Elizabeth sorriu, em meio as lágrimas que escorriam novamente, chegando a encostar na boca. Encarou por alguns segundos aquela nova mulher que Ana Lusia se formava na frente dela. Desceu os degraus do trailer, com o rifle em uma das mãos, e abraçou a ainda garota.
- Quando foi que você cresceu tanto assim? - sorria enquanto desta vez que choramingava era Ana Lusia, apertando sua mãe no envolto do abraço. Soltou-se do abraço – Quero que fique com sua irmã, lhe prometo que eu vou ficar bem e caso tudo der errado, eu juro que voltarei.

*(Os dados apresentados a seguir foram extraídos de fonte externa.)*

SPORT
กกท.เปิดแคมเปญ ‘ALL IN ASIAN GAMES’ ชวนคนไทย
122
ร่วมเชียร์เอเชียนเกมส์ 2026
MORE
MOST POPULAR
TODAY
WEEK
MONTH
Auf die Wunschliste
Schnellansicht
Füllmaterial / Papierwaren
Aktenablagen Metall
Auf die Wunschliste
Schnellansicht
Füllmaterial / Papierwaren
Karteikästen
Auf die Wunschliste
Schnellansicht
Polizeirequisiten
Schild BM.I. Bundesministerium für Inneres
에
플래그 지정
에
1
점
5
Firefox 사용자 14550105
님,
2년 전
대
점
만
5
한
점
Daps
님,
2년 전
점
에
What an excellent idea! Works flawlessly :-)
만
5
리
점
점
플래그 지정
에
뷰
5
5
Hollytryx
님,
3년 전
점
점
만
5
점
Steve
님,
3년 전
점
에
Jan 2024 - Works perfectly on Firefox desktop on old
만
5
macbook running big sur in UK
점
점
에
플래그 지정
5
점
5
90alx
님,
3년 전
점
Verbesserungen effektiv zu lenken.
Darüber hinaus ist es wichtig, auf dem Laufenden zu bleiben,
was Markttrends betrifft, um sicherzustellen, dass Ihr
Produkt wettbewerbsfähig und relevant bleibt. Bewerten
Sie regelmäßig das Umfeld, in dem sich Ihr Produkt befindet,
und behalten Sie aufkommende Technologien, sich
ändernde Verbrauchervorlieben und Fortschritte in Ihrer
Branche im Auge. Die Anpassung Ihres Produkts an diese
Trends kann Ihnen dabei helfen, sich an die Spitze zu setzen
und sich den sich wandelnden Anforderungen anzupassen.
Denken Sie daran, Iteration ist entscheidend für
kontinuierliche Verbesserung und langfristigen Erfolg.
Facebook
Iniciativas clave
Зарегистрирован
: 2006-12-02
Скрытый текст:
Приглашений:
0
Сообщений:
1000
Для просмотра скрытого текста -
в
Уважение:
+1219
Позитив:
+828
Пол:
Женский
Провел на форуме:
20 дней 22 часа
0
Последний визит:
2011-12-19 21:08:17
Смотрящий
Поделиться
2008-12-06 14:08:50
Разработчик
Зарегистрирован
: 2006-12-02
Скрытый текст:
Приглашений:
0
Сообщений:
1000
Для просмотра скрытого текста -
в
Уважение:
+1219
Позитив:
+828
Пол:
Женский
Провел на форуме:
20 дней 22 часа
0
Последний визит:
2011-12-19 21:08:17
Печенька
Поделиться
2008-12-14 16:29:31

- Mas mãe... - insistiu a jovem.
- Ana Lusia, por favor.
Sua filha insistiria mais algumas vezes e Elizabeth sabia que sim, afinal, as discussões que tinha com Ana Lusia desde o colegial da garota, eram intensas. A insistência sempre testou a paciência de Elizabeth. Mas ao invés disso, Ana Lusia apenas virou o rosto para ver o sr. Vellian passar ao seu lado, parando no canteiro da estrada. Eduard em seguida e ainda parado de baixo do alpendre, Norton, agachado, dialogando com a Yallow.

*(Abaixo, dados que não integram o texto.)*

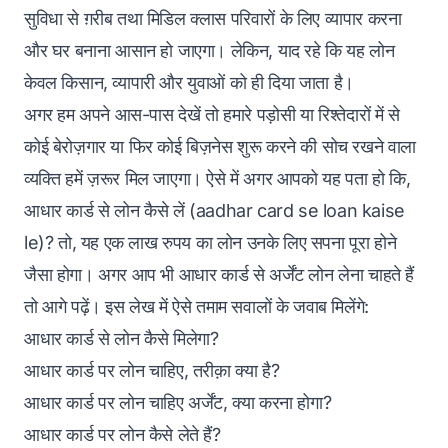
सुविधा से ग़रीब तथा मिडिल क्लास परिवारों के लिए व्यापार करना
और घर बनाना आसान हो जाएगा। लेकिन, याद रहे कि यह लोन
केवल किसान, व्यापारी और युवाओं को ही दिया जाता है।
अगर हम अपने आस-पास देखें तो हमारे पड़ोसी या रिश्तेदारों में से
कोई बेरोज़गार या फिर कोई बिज़नेस शुरू करने की सोच रखने वाला
व्यक्ति हमें ज़रूर मिल जाएगा। ऐसे में अगर आपको यह पता हो कि,
आधार कार्ड से लोन कैसे लें (aadhar card se loan kaise
le)? तो, यह एक लाख रुपय का लोन उनके लिए सपना पूरा होने
जैसा होगा। अगर आप भी आधार कार्ड से अर्जेंट लोन लेना चाहते हैं
तो आगे पढ़ें। इस लेख में ऐसे तमाम सवालों के जवाब मिलेंगे:
आधार कार्ड से लोन कैसे मिलेगा?
आधार कार्ड पर लोन चाहिए, तरीक़ा क्या है?
आधार कार्ड पर लोन चाहिए अर्जेंट, क्या करना होगा?
आधार कार्ड पर लोन कैसे लेते हैं?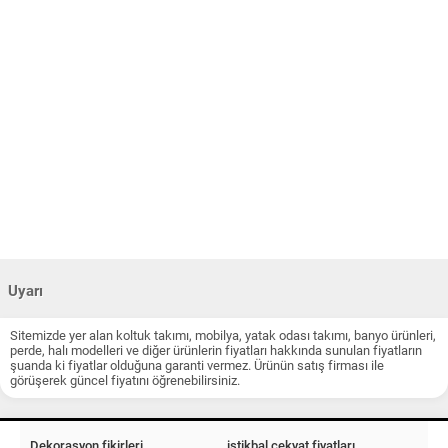
Uyarı
Sitemizde yer alan koltuk takımı, mobilya, yatak odası takımı, banyo ürünleri,
perde, halı modelleri ve diğer ürünlerin fiyatları hakkında sunulan fiyatların
şuanda ki fiyatlar olduğuna garanti vermez. Ürünün satış firması ile
görüşerek güncel fiyatını öğrenebilirsiniz.
Dekorasyon fikirleri
istikbal çekyat fiyatları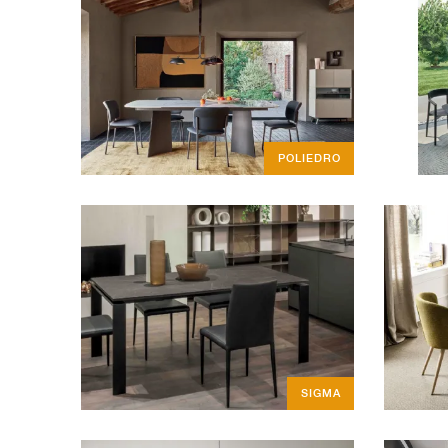
POLIEDRO
SIGMA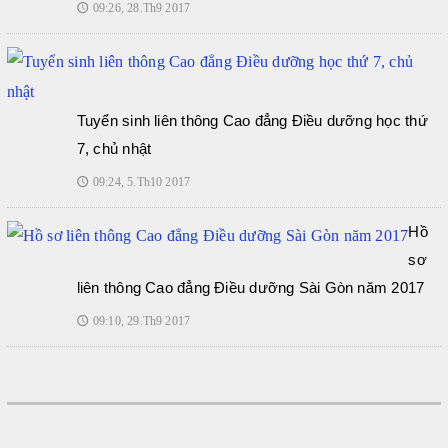
09:26, 28.Th9 2017
🕔
Tuyển sinh liên thông Cao đẳng Điều dưỡng học thứ
7, chủ nhật
09:24, 5.Th10 2017
🕔
Hồ
sơ
liên thông Cao đẳng Điều dưỡng Sài Gòn năm 2017
09:10, 29.Th9 2017
🕔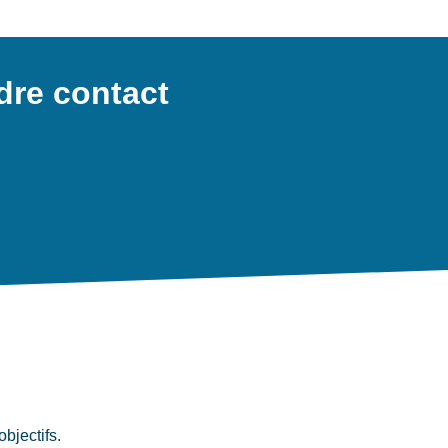
dre contact
bjectifs.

Ao ver ele ali, possivelmente conservando sobre a ida dele até o riacho com sua filha, Elizabeth se prontificou:
- Norton!
Ele, arqueou-se e a encarou.
- Ana Lusia ficará pra olhar Carol, ela pode olhar sua filha também.
Concordando, Norton voltou seus olhos novamente para Yallow, cochichou e a pequena assentiu, ficando de pé, olhando para Ana Lusia de longe, da sua direita. Norton então desceu, ajustando o que seria a arma encontrada no casebre, nos fundos da sua calça, parando ao lado de Elizabeth.
- O que fará ou não mudar meus pensamentos sobre sair daqui, vai ser o que a gente descobrir desse riacho. Não vou querer arriscar a vida de Yallow por ai, sem rumo.
- Mas não vai querer mais ficar aqui, assim como eu, se descobrirmos que a água de sangue que está saindo da torneira, não teria a ver com o riacho, e sim com as palavras do padre...
- É por isso que estou indo – respondeu Norton, por fim.
Ana Lusia tinha entendido sua tarefa enquanto sua mãe estivesse fora. Abandonou os gramados e guiou Yallow para dentro, dialogando com ela, onde Margareth surgia na porta, sugerindo que tomassem cuidados.
Vellian iniciou a caminhada até a estrada que dava acesso ao riacho. Cautelosos, os demais ia seguindo. Não demorou para que a residência dos Jhonson's sumisse por completo da visão ao fazerem a curva e desta vez, precisando passar por cima de algumas cercas acabadas, de madeira oca. Além dela, o gramado era consideravelmente extenso, cenário ideal para o pasto. O curioso era que nenhum animal rondava naquela região.
Foram se aproximando das árvores, com trilhas para serem feitas, mais ao fundo, até entrarem.
O silêncio parecia ser lei entre eles. Ninguém tinha motivos para debater ou discutir algo. Nem mesmo aquela caminhada serviu para esquentar os corpos dentro das roupas vestidas. O frio surgia abruptamente.
Só pararam, enfim, de caminharem pela extensão daquela floresta, quando Vellian sinalizou.
- Mais a frente é o riacho.
Elizabeth encarou Norton que havia parado ao seu lado, enquanto Eduard encostava em uma das árvores.
Receosos, continuaram a caminhada até conseguir enxergar a borda. As árvores ficaram pra trás. Pisavam apenas em gramados úmido mais uma vez, em vez de terra e musgos. E a feição em cada rosto presente foram se transformando em repúdio. Elizabeth era quem mais se aproximava do riacho mesmo depois do que assistia. Era como se fosse involuntariamente, até ser parada por Norton, que a segurava pelo braço.
Já não era mais água que corria naquele riacho. Era sangue. A anomalia se concretizava quando os olhos daqueles que viam, olhavam desde o começo do riacho de onde seus olhos conseguiam enxergar, até a outra ponta. Sangue. Mas não havia somente isto.
Neste momento Elizabeth se solta de Norton, e golfa a ponto de enverga-se.
Pedaços de corpos, evidentemente de pessoas, boiavam e seguiam rumo para onde a transação do riacho seguia.